Simulierte Gefahren, Computerspiele, Eintauchen in Buch- oder Film-Welten sind ein gesellschaftlich anerkannter Weg, um sich abzureagieren oder Spaß zu haben. Als Beispiel Horrorfilme: der Spaß an der Angst, die Lust am Nervenkitzel
Warum ausgerechnet Military SF?
Krieg, Kampf und Lebensgefahren sind für die meisten Bürger weit entfernt.
Aber - und hier möchte ich an Martins Argumentation anknüpfen - Gewalt ist es nicht zwangsläufig. Und deswegen treffen Vergewaltigungen den Nerv sehr viel tiefer als es zum Beispiel der Tod eines Monster-Aliens tut. Weil es z.B sexuelle Gewalt in der Gesellschaft weitaus häufiger gibt als Aliens. Die Statistiken sind da sehr erschreckend.
Ebenso würde ich meinen, dass neben der Lebenswirklichkeit auch die geographische Entfernung eine Rolle spielt, wie direkt eine Szene den Leser beeindruckt.. Ich postuliere mal, dass einen durchschnittlichen TV-Zuschauer der dargestellte Mord in der Bronx kalt lässt, aber wenn ein Mord in der Kölner S-Bahn gezeigt wird, die man evtl selbst jeden Tag nutzt, ist das Entsetzen plötzlich groß. Weil man die Morde in der Bronx nur als fiktives Kunstprodukt kennt, aber von einem S-Bahn-Überfall in der Zeitung gelesen hat, die Bahnen wiedererkennt usw..
Wohnte man in NY wäre das vermutlich umgekehrt.
Wenn also die 'entfernten' Bereiche Militär, Krieg zusammenkommen und das Ganze dann jenseits der Milchstraße spielt, ist der Realitätsbezug so gering, dass 'man' selbst sich davon unterhalten lassen kann, ohne einen direkten Bezug zur Realität finden zu müssen.

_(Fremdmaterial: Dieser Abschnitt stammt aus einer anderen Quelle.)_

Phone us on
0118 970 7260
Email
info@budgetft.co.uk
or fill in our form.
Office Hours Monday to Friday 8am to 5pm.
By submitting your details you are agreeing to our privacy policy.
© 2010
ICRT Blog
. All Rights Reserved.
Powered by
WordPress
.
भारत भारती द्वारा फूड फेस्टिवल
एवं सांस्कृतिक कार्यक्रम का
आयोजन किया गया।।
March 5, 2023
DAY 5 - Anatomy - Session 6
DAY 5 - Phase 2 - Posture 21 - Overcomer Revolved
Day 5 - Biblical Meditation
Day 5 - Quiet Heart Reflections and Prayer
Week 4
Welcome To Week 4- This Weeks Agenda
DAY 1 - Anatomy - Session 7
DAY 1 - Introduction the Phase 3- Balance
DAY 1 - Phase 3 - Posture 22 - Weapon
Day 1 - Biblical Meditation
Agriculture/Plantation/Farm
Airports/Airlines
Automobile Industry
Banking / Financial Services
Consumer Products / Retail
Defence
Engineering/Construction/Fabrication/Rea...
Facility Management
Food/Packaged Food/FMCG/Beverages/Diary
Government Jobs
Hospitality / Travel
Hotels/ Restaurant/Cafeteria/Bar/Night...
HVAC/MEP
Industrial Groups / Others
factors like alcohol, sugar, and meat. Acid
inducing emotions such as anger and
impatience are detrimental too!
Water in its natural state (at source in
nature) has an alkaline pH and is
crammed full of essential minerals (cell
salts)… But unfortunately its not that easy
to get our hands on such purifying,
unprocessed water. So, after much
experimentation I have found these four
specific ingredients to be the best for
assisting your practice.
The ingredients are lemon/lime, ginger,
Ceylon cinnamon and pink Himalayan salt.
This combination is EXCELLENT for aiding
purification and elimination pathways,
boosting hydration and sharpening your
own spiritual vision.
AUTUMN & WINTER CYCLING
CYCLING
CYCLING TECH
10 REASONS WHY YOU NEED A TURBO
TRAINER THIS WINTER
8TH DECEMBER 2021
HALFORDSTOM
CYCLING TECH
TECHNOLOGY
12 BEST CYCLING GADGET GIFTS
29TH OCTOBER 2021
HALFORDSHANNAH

Natürlich kann man sich auch von anderen Dingen unterhalten lassen - Disney-Filme, Musicals, Kunst, Fantasy-Romane, Memory... das würde ich als Geschmacksfrage bezeichnen.
Jetzt reißt bitte mich und meine Argumente nicht gleich in Stücke. Spielt lieber mal ne Runde... oder lest ein gutes Buch (was auch immer das für euch ist)
Gruß,
Linda
edit: Ergänzung
++++++++++
*Fußnote: Der Neanderthaler (homo sapiens neanderthalensis) hatte vor ner halben Million Jahre schon eine geistige Vorstellung der Welt und des Jenseits, war äußerst sozial und konnte sich verständigen. Von wegen Gesetz des Stärkeren: es gibt viele archäologische Beweise dafür, dass Verletzte, Behinderte und Alte in der Sippe miternährt wurden, auch wenn sie keine "Funktion" mehr besaßen.
Der Jetztmensch (homo sapiens sapiens) das sind vom Potential her wir, nur mit mehr (anderem) Wissen und mehr Kontrolle als der Mensch vor 30.00 Jahren.[I]
Bearbeitet von Linda Budinger, 03 Februar 2005 - 01:12.